Kafka Acks 0 vs 1 vs all: Key Differences and Usage
acks=0 means the producer sends messages without waiting for any broker acknowledgment, offering low latency but no delivery guarantee. acks=1 waits for the leader broker to confirm the write, balancing latency and reliability. acks=all waits for all in-sync replicas to confirm, ensuring maximum durability but with higher latency.Quick Comparison
This table summarizes the key differences between acks=0, acks=1, and acks=all in Kafka.
| Feature | acks=0 | acks=1 | acks=all |
|---|---|---|---|
| Acknowledgment Required | None | Leader only | All in-sync replicas |
| Message Durability | No guarantee | Moderate | Strong guarantee |
| Latency | Lowest | Medium | Highest |
| Risk of Data Loss | High | Medium | Low |
| Use Case | High throughput, no durability | Balanced reliability | Critical data durability |
Key Differences
acks=0 means the producer sends the message and does not wait for any acknowledgment from the Kafka broker. This results in the lowest latency but risks message loss if the broker fails before storing the message.
With acks=1, the producer waits for the leader broker to confirm the message is written to its local log. This provides a balance between speed and reliability but can still lose data if the leader crashes before replicating to followers.
acks=all (or -1) requires all in-sync replicas to acknowledge the message. This ensures the highest durability and data safety but increases latency because the producer waits for multiple confirmations.
Code Comparison
Example Kafka producer configuration using acks=0 for fastest sending without waiting for confirmation.

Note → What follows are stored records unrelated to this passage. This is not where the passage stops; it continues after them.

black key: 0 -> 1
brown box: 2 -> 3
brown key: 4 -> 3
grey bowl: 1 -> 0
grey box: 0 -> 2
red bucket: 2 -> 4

Properties props = new Properties(); props.put("bootstrap.servers", "localhost:9092"); props.put("key.serializer", "org.apache.kafka.common.serialization.StringSerializer"); props.put("value.serializer", "org.apache.kafka.common.serialization.StringSerializer"); props.put("acks", "0"); KafkaProducer<String, String> producer = new KafkaProducer<>(props); producer.send(new ProducerRecord<>("my-topic", "key1", "message with acks=0")); producer.close();
acks=all Equivalent
Example Kafka producer configuration using acks=all to ensure all in-sync replicas confirm the message.

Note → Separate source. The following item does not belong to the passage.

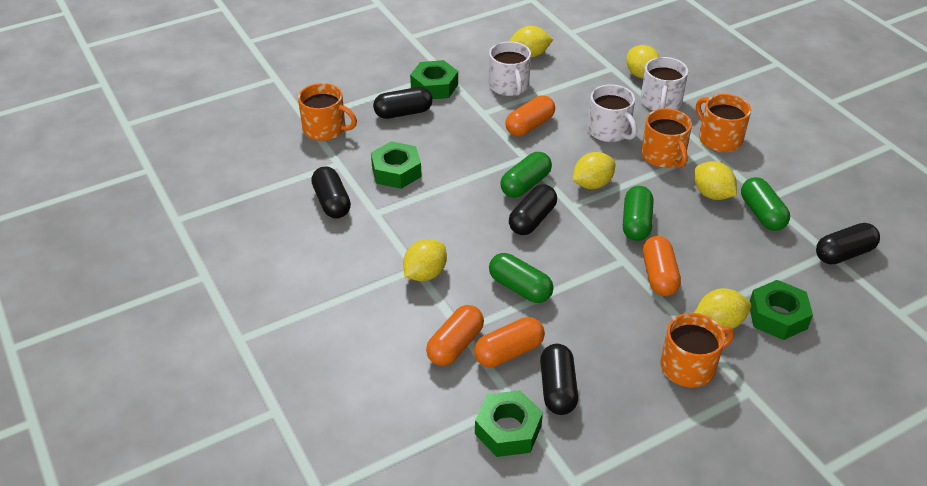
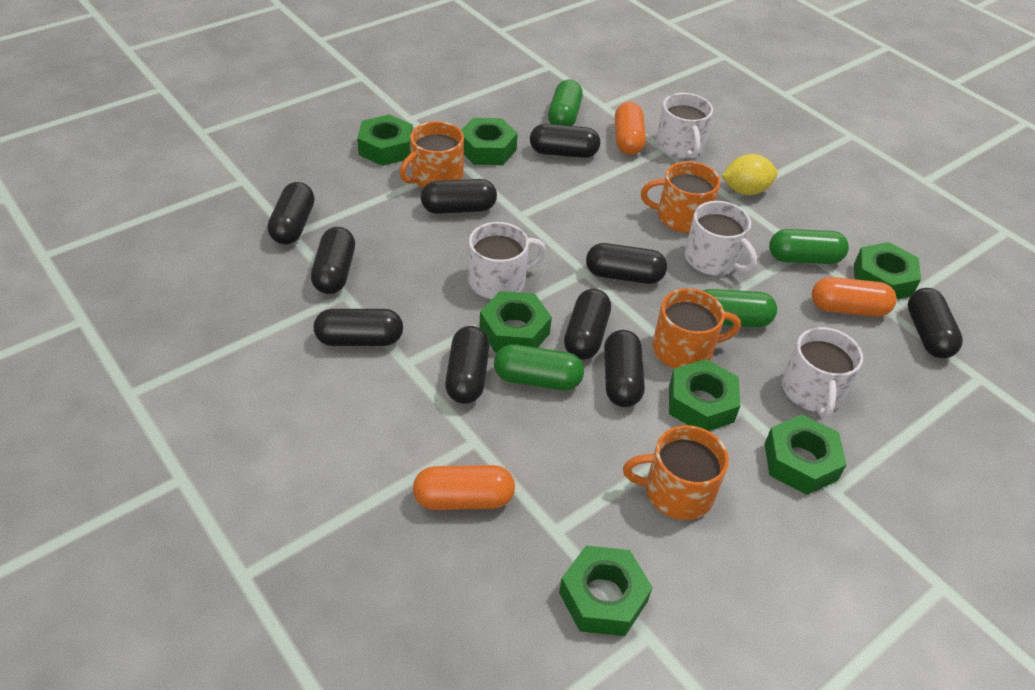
black capsule: 5 -> 10
green nut: 4 -> 7
orange capsule: 4 -> 3
white mug: 3 -> 4
yellow lemon: 6 -> 1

Properties props = new Properties(); props.put("bootstrap.servers", "localhost:9092"); props.put("key.serializer", "org.apache.kafka.common.serialization.StringSerializer"); props.put("value.serializer", "org.apache.kafka.common.serialization.StringSerializer"); props.put("acks", "all"); KafkaProducer<String, String> producer = new KafkaProducer<>(props); producer.send(new ProducerRecord<>("my-topic", "key1", "message with acks=all")); producer.close();
When to Use Which
Choose acks=0 when you need the fastest throughput and can tolerate some message loss, such as in logging or metrics where occasional loss is acceptable.
Choose acks=1 for a good balance between latency and reliability, suitable for most applications where some data loss is tolerable but speed matters.
Choose acks=all when data durability is critical, such as financial transactions or important event processing, where losing messages is unacceptable despite higher latency.
Key Takeaways
acks=0 offers lowest latency but no delivery guarantee.acks=1 waits for leader acknowledgment, balancing speed and reliability.acks=all waits for all in-sync replicas, ensuring highest durability.acks=0 for high throughput with risk, acks=1 for balanced needs, and acks=all for critical data safety.